Bloque de texto ->

+-------+

El 10 de octubre, Perón se había despedido de Trabajo y Previsión ante una multitud que se juntó para agradecerle la decisión inédita de «agregar una silla». Solía contar el coronel que antes del 43, cuando un patrón tenía un problema con un trabajador, los dos iban al despacho del juez. El empresario entraba y el obrero esperaba en la puerta. El capital tomaba café con la Justicia y unidos buscaban un camino para esquilmar al laburante. » Nosotros seguimos sirviendo café, pero agregamos una silla«, decía Juan Domingo con sonrisa gardeliana.
«Son esos mismos, que desde periódicos desprestigiados por su propia obra, se están oponiendo, a nuestras realizaciones actuales. Por eso, compañeros trabajadores, os recomiendo que vigiléis atentamente, porque se trabaja desde las sombras y hay que vigilar no solo la traición del bando enemigo, sino la traición en el propio bando». Perón hablaba del futuro en tiempo presente.

+-------+

Consignas del ejercicio ->
1 – Responde según el texto sobre Perón:
(a) ¿En qué fecha se despidió Perón de Trabajo y Previsión?
(b) Según contaba el coronel, ¿qué hacía el obrero mientras el empresario entraba al despacho del juez?
(c) ¿Qué les recomienda Perón a los compañeros trabajadores?
2 – Transcribe del texto sobre Perón el fragmento que va desde «El 10 de octubre, Perón» hasta «con sonrisa gardeliana.».
El material no tiene relación con el texto sobre Perón.

Registros ->
+-------+

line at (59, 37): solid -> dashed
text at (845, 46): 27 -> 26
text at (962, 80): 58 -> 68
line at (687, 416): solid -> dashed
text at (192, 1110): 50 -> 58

+-------+

Tareas resueltas ->
1 –
(a) El 10 de octubre.
(b) Esperaba en la puerta.
(c) Que vigilen atentamente.

2 –
El 10 de octubre, Perón se había despedido de Trabajo y Previsión ante una multitud que se juntó para agradecerle la decisión inédita de «agregar una silla». Solía contar el coronel que antes del 43, cuando un patrón tenía un problema con un trabajador, los dos iban al despacho del juez. El empresario entraba y el obrero esperaba en la puerta. El capital tomaba café con la Justicia y unidos buscaban un camino para esquilmar al laburante. » Nosotros seguimos sirviendo café, pero agregamos una silla«, decía Juan Domingo con sonrisa gardeliana.